=== Supplied records ===

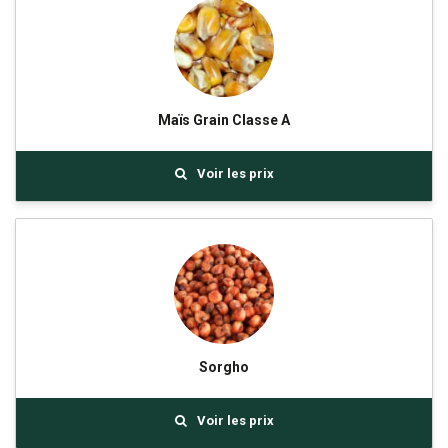
Maïs Grain Classe A
Voir les prix
Sorgho
Voir les prix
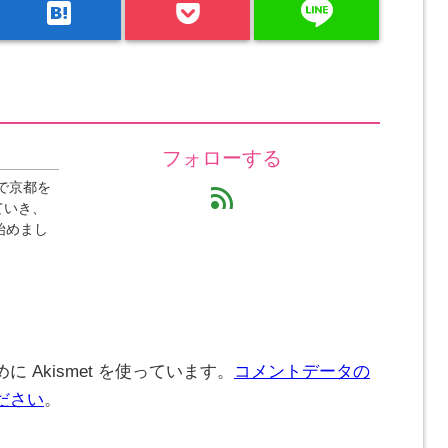
line
hatenabookmark
フォローする
で京都を
feed
ていき、
始めまし
 Akismet を使っています。
コメントデータの
ださい
。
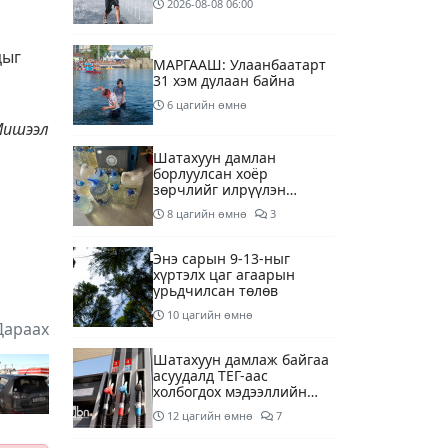
2026-08-08
06:00
цыг
МАРГААШ: Улаанбаатарт
31 хэм дулаан байна
6 цагийн өмнө
Мишээл
Шатахуун дамлан
борлуулсан хоёр
зөрчлийг илрүүлэн
шалгаж байна
8 цагийн өмнө
3
Энэ сарын 9-13-ныг
хүртэлх цаг агаарын
урьдчилсан төлөв
10 цагийн өмнө
Дараах
Шатахуун дамлаж байгаа
асуудалд ТЕГ-аас
холбогдох мэдээллийн
дагуу шалгалтын
12 цагийн өмнө
7
ажиллагааг эрчимжүүлж
байна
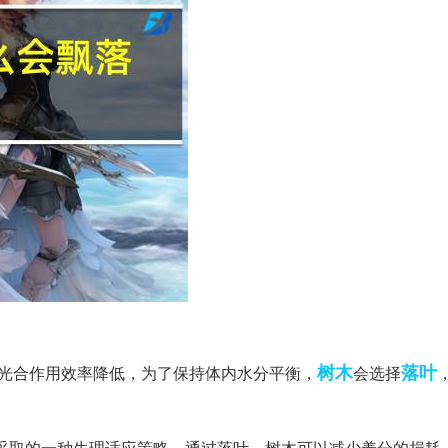
树木
落叶
的光合作用效率降低，为了保持体内水分平衡，
会选择
季而采取的一种生理适应策略。通过落叶，树木可以减少养分的损耗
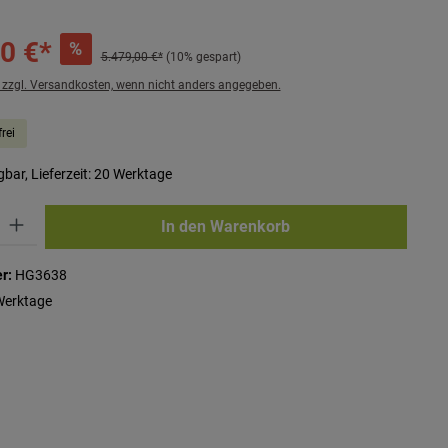
0 €*
%
5.479,00 €*
(10% gespart)
. zzgl. Versandkosten, wenn nicht anders angegeben.
rei
bar, Lieferzeit: 20 Werktage
ib den gewünschten Wert ein oder benutze die Schaltflächen um die Anzahl zu erhö
In den Warenkorb
r:
HG3638
Werktage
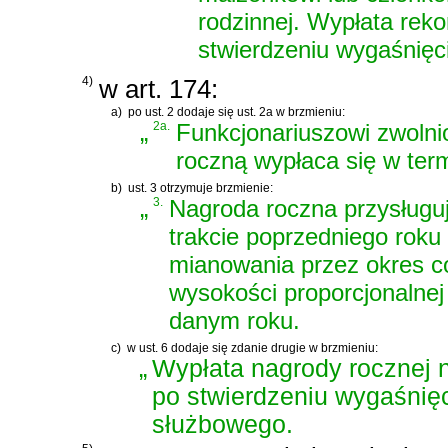
rodzinnej. Wypłata rek
stwierdzeniu wygaśnięc
4)
w art. 174:
a)
po ust. 2 dodaje się ust. 2a w brzmieniu:
„
2a.
Funkcjonariuszowi zwoln
roczną wypłaca się w term
b)
ust. 3 otrzymuje brzmienie:
„
3.
Nagroda roczna przysługu
trakcie poprzedniego roku 
mianowania przez okres c
wysokości proporcjonalnej
danym roku.
c)
w ust. 6 dodaje się zdanie drugie w brzmieniu:
„
Wypłata nagrody rocznej 
po stwierdzeniu wygaśnię
służbowego.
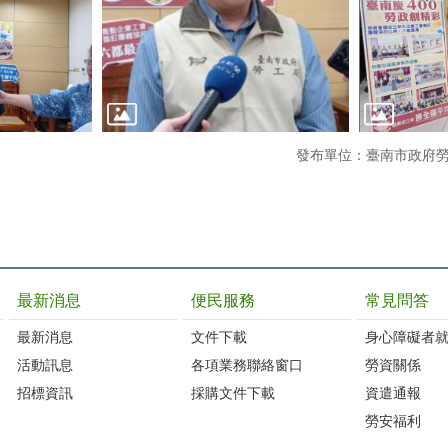
發布單位：臺南市政府
最新消息
便民服務
常見問答
最新消息
文件下載
身心障礙者
活動訊息
各項業務聯絡窗口
勞資關係
招標資訊
採購文件下載
資遣通報
勞安福利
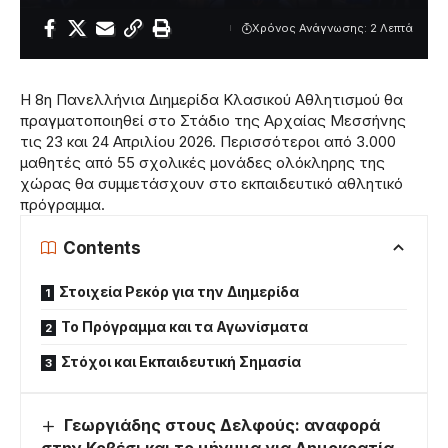
Χρόνος Ανάγνωσης: 2 Λεπτά
Η 8η Πανελλήνια Διημερίδα Κλασικού Αθλητισμού θα
πραγματοποιηθεί στο Στάδιο της Αρχαίας Μεσσήνης
τις 23 και 24 Απριλίου 2026. Περισσότεροι από 3.000
μαθητές από 55 σχολικές μονάδες ολόκληρης της
χώρας θα συμμετάσχουν στο εκπαιδευτικό αθλητικό
πρόγραμμα.
Contents
Στοιχεία Ρεκόρ για την Διημερίδα
Το Πρόγραμμα και τα Αγωνίσματα
Στόχοι και Εκπαιδευτική Σημασία
Γεωργιάδης στους Δελφούς: αναφορά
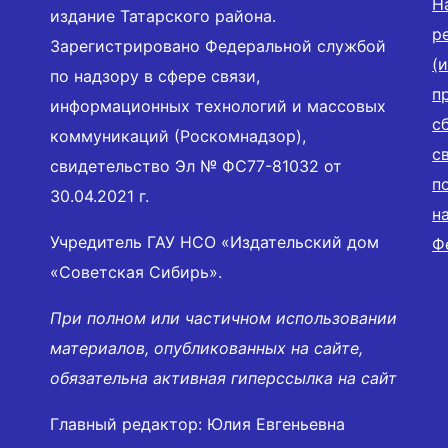
Н
издание Татарского района.
р
Зарегистрировано Федеральной службой
(
по надзору в сфере связи,
п
информационных технологий и массовых
с
коммуникаций (Роскомнадзор),
с
свидетельство Эл № ФС77-81032 от
п
30.04.2021 г.
н
Учредитель ГАУ НСО «Издательский дом
Ф
«Советская Сибирь».
При полном или частичном использовании
материалов, опубликованных на сайте,
обязательна активная гиперссылка на сайт
Главный редактор: Юлия Евгеньевна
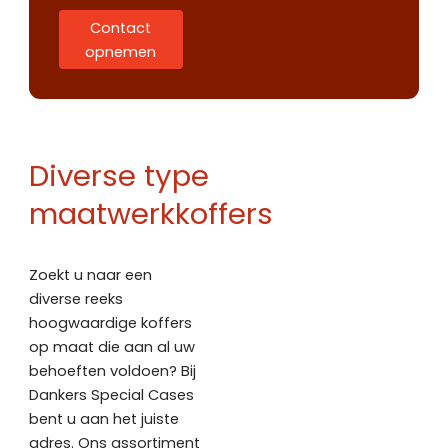
Contact
opnemen
Diverse type
maatwerkkoffers
Zoekt u naar een
diverse reeks
hoogwaardige koffers
op maat die aan al uw
behoeften voldoen? Bij
Dankers Special Cases
bent u aan het juiste
adres. Ons assortiment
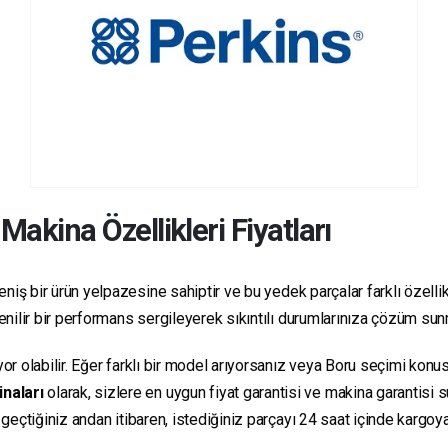
Makina Özellikleri Fiyatları
niş bir ürün yelpazesine sahiptir ve bu yedek parçalar farklı özellikl
üvenilir bir performans sergileyerek sıkıntılı durumlarınıza çözüm su
yor olabilir. Eğer farklı bir model arıyorsanız veya Boru seçimi konus
inaları
olarak, sizlere en uygun fiyat garantisi ve makina garantisi 
e geçtiğiniz andan itibaren, istediğiniz parçayı 24 saat içinde kargo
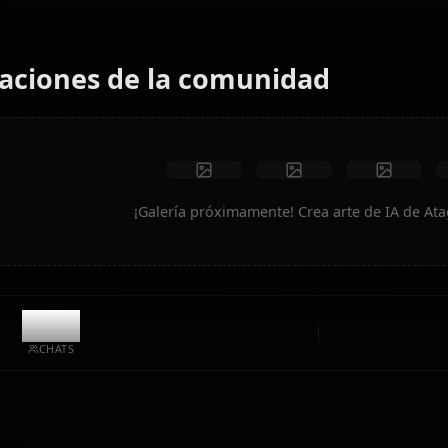
Genera escenarios de ensueño, atuendos personalizados
y videos animados al instante.
Sin restricciones
Alta calidad
Poses personalizadas
Convertir a video
Crear arte
Creaciones de la comunidad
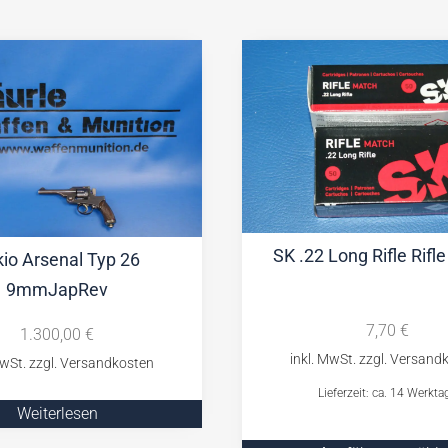
SK .22 Long Rifle Rifl
io Arsenal Typ 26
9mmJapRev
7,70
€
1.300,00
€
Lieferzeit: ca. 14 Werkta
Weiterlesen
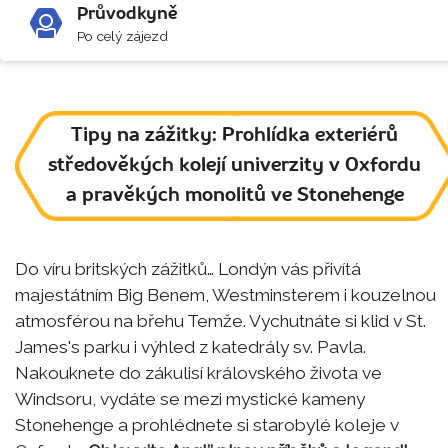
Průvodkyně
Po celý zájezd
Tipy na zážitky: Prohlídka exteriérů
středověkých kolejí univerzity v Oxfordu
a pravěkých monolitů ve Stonehenge
Do víru britských zážitků… Londýn vás přivítá
majestátním Big Benem, Westminsterem i kouzelnou
atmosférou na břehu Temže. Vychutnáte si klid v St.
James's parku i výhled z katedrály sv. Pavla.
Nakouknete do zákulisí královského života ve
Windsoru, vydáte se mezi mystické kameny
Stonehenge a prohlédnete si starobylé koleje v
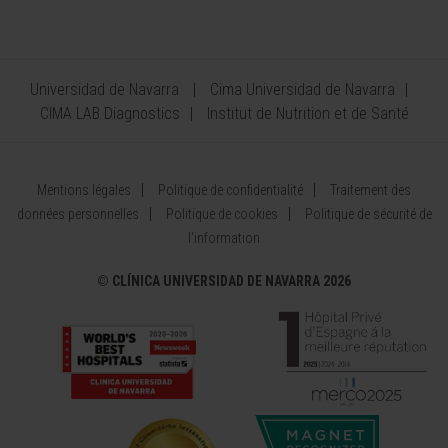
Universidad de Navarra
Cima Universidad de Navarra
CIMA LAB Diagnostics
Institut de Nutrition et de Santé
Mentions légales
Politique de confidentialité
Traitement des
données personnelles
Politique de cookies
Politique de sécurité de
l’information
©
CLÍNICA UNIVERSIDAD DE NAVARRA 2026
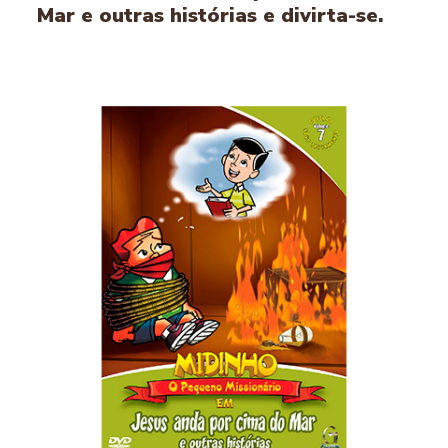
Mar e outras histórias e divirta-se.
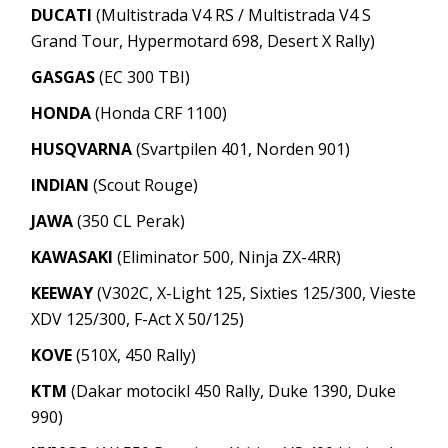
DUCATI
(Multistrada V4 RS / Multistrada V4 S
Grand Tour, Hypermotard 698, Desert X Rally)
GASGAS
(EC 300 TBI)
HONDA
(Honda CRF 1100)
HUSQVARNA
(Svartpilen 401, Norden 901)
INDIAN
(Scout Rouge)
JAWA
(350 CL Perak)
KAWASAKI
(Eliminator 500, Ninja ZX-4RR)
KEEWAY
(V302C, X-Light 125, Sixties 125/300, Vieste
XDV 125/300, F-Act X 50/125)
KOVE
(510X, 450 Rally)
KTM
(Dakar motocikl 450 Rally, Duke 1390, Duke
990)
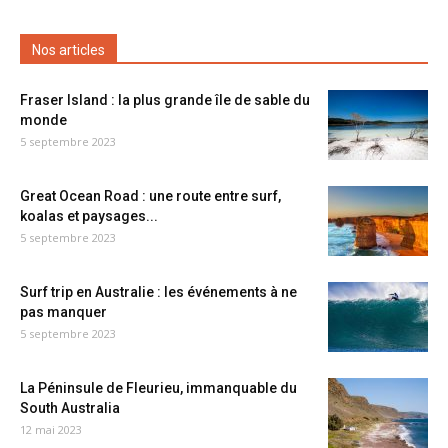
Nos articles
Fraser Island : la plus grande île de sable du
monde
5 septembre 2023
Great Ocean Road : une route entre surf,
koalas et paysages...
5 septembre 2023
Surf trip en Australie : les événements à ne
pas manquer
5 septembre 2023
La Péninsule de Fleurieu, immanquable du
South Australia
12 mai 2023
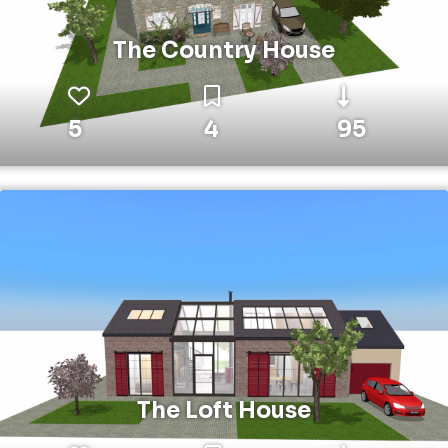
The Country House
5
4
95
The Loft House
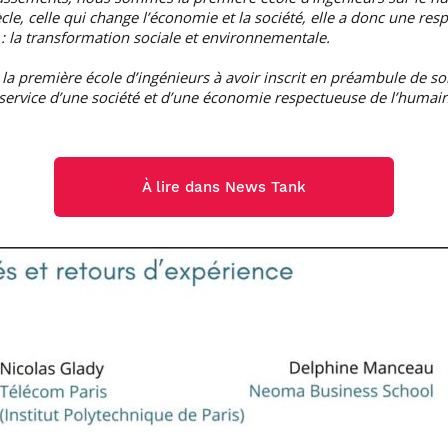
cle, celle qui change l’économie et la société, elle a donc une re
 : la transformation sociale et environnementale.
a première école d’ingénieurs à avoir inscrit en préambule de so
 service d’une société et d’une économie respectueuse de l’humai
À lire dans News Tank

=== Work item ===
Wherever the string "Rally" appears in a line of the records above, copy that line.

=== Exercise result ===
Grand Tour, Hypermotard 698, Desert X Rally)
(510X, 450 Rally)
(Dakar motocikl 450 Rally, Duke 1390, Duke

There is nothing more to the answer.